The results show that when Least-to-Most Prompting is added individually, the F1 Score increases from 87.33% to 90.65%, a gain of 3.32%. When P-Tuning v2 is applied individually, the F1 Score rises from 87.33% to 88.81%, an improvement of 1.48%. When both methods are combined, the F1 Score increases by 6.38%, achieving optimal model performance. This finding indicates that LtMP has a more significant optimization effect compared to P-Tuning v2, while the combination of LtMP and P-Tuning v2 delivers the best performance.
Given that the performance improvement from P-Tuning v2 alone is not substantial, this study employs another widely used strategy, LoRA [
42], for a comparative experiment to further validate the impact of different parameter fine-tuning strategies on the model. In the experiment, four distinct ethics case test sets were selected and constructed from the dataset. While keeping the LtM strategy unchanged, the model was fine-tuned using both LoRA and P-Tuning v2 methods. The experimental results are shown in
Figure 6. The results reveal that across all four ethics case test sets, the F1 Score achieved with the LoRA method is consistently lower than that with P-Tuning v2. P-Tuning v2 enhances task adaptability by introducing continuous trainable prompt vectors, which directly adjust the semantic representation of the input space without modifying the model weights. This characteristic enables greater flexibility in tasks requiring multi-level reasoning and domain knowledge integration, making it particularly suitable for extracting ethical and legal relationships in the ethics case studies discussed in this paper. In contrast, LoRA updates weight matrices through low-rank decomposition. While parameter-efficient, LoRA exhibits insufficient sensitivity to local semantics, especially when handling low-frequency entities (e.g., Involved-Government), as it struggles to capture domain-specific contextual dependencies. The results of this paper confirm that, for entity-relationship extraction tasks in computer engineering ethics cases, P-Tuning v2 is a more suitable fine-tuning approach.
7. Conclusions
In this study, an innovative computer engineering ethics case dataset was constructed, enabling cross-institutional data sharing through federated learning while ensuring privacy preservation during machine learning processes involving sensitive information. We propose ChatGLM-LtMP, that integrates Least-to-Most Prompting and P-Tuning v2 techniques. This framework achieves efficient Zero-Shot and Few-Shot information extraction tasks, delivering superior performance that significantly outperforms baseline models. Furthermore, a knowledge graph was implemented using the Neo4j graph database, coupled with the LangChain framework to enable intelligent question-answering functionality. These advancements provide robust technical support for ethical case analysis and application development.
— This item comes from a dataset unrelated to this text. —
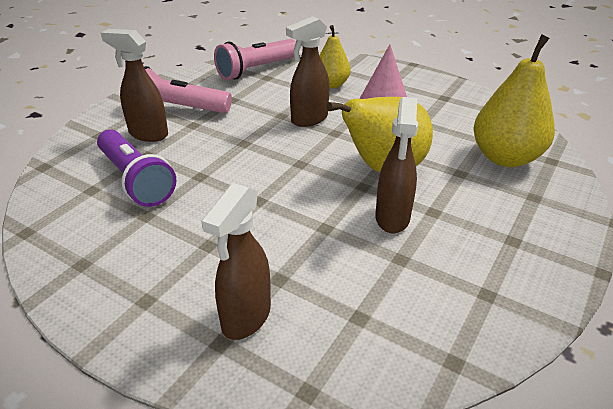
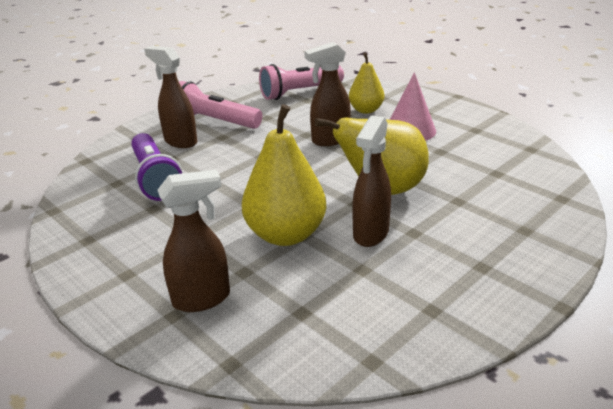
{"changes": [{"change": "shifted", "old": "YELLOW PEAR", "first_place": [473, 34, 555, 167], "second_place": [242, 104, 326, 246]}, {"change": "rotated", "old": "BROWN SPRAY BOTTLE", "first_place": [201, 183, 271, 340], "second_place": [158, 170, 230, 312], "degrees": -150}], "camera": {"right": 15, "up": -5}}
However, the current dataset exhibits scenario coverage bias, with insufficient representation of rapidly evolving domains such as metaverse ethics and quantum computing ethics. Additionally, the model lacks multimodal data processing capabilities for images, audio, and video. Future work will focus on expanding and refining the dataset while prioritizing the development of multimodal interaction technologies. By integrating diverse data sources, we aim to achieve more natural and efficient human-computer interaction experiences, thereby addressing the demands of increasingly heterogeneous application scenarios.